··· EXCERPTED RECORDS

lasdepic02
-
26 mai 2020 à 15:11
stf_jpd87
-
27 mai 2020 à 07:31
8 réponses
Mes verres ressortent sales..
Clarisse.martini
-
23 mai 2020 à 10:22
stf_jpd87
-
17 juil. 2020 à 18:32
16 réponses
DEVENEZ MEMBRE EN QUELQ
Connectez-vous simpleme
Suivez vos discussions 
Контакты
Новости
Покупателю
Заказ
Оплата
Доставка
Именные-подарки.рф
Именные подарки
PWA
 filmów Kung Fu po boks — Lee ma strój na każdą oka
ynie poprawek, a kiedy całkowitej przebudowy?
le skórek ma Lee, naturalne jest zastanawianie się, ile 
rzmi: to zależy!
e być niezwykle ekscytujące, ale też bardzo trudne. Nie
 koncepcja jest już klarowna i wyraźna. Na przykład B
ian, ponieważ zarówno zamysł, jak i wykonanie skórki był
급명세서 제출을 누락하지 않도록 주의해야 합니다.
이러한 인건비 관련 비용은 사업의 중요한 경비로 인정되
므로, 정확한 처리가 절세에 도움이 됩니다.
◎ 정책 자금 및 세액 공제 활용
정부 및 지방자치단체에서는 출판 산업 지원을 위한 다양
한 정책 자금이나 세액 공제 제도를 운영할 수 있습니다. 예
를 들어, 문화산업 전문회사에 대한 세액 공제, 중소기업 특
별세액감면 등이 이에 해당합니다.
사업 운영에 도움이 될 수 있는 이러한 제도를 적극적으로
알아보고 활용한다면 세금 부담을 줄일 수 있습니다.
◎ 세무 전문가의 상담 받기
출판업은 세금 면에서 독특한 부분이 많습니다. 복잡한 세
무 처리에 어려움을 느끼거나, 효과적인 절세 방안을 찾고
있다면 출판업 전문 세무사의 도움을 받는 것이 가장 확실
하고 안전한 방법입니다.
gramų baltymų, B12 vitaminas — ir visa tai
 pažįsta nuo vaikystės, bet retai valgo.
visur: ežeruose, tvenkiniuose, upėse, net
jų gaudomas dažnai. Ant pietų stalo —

······

Put each line of the material above into a numbered list, leaving out any blank lines.

1. lasdepic02
2. -
3. 26 mai 2020 à 15:11
4. stf_jpd87
5. -
6. 27 mai 2020 à 07:31
7. 8 réponses
8. Mes verres ressortent sales..
9. Clarisse.martini
10. -
11. 23 mai 2020 à 10:22
12. stf_jpd87
13. -
14. 17 juil. 2020 à 18:32
15. 16 réponses
16. DEVENEZ MEMBRE EN QUELQ
17. Connectez-vous simpleme
18. Suivez vos discussions 
19. Контакты
20. Новости
21. Покупателю
22. Заказ
23. Оплата
24. Доставка
25. Именные-подарки.рф
26. Именные подарки
27. PWA
28.  filmów Kung Fu po boks — Lee ma strój na każdą oka
29. ynie poprawek, a kiedy całkowitej przebudowy?
30. le skórek ma Lee, naturalne jest zastanawianie się, ile 
31. rzmi: to zależy!
32. e być niezwykle ekscytujące, ale też bardzo trudne. Nie
33.  koncepcja jest już klarowna i wyraźna. Na przykład B
34. ian, ponieważ zarówno zamysł, jak i wykonanie skórki był
35. 급명세서 제출을 누락하지 않도록 주의해야 합니다.
36. 이러한 인건비 관련 비용은 사업의 중요한 경비로 인정되
37. 므로, 정확한 처리가 절세에 도움이 됩니다.
38. ◎ 정책 자금 및 세액 공제 활용
39. 정부 및 지방자치단체에서는 출판 산업 지원을 위한 다양
40. 한 정책 자금이나 세액 공제 제도를 운영할 수 있습니다. 예
41. 를 들어, 문화산업 전문회사에 대한 세액 공제, 중소기업 특
42. 별세액감면 등이 이에 해당합니다.
43. 사업 운영에 도움이 될 수 있는 이러한 제도를 적극적으로
44. 알아보고 활용한다면 세금 부담을 줄일 수 있습니다.
45. ◎ 세무 전문가의 상담 받기
46. 출판업은 세금 면에서 독특한 부분이 많습니다. 복잡한 세
47. 무 처리에 어려움을 느끼거나, 효과적인 절세 방안을 찾고
48. 있다면 출판업 전문 세무사의 도움을 받는 것이 가장 확실
49. 하고 안전한 방법입니다.
50. gramų baltymų, B12 vitaminas — ir visa tai
51.  pažįsta nuo vaikystės, bet retai valgo.
52. visur: ežeruose, tvenkiniuose, upėse, net
53. jų gaudomas dažnai. Ant pietų stalo —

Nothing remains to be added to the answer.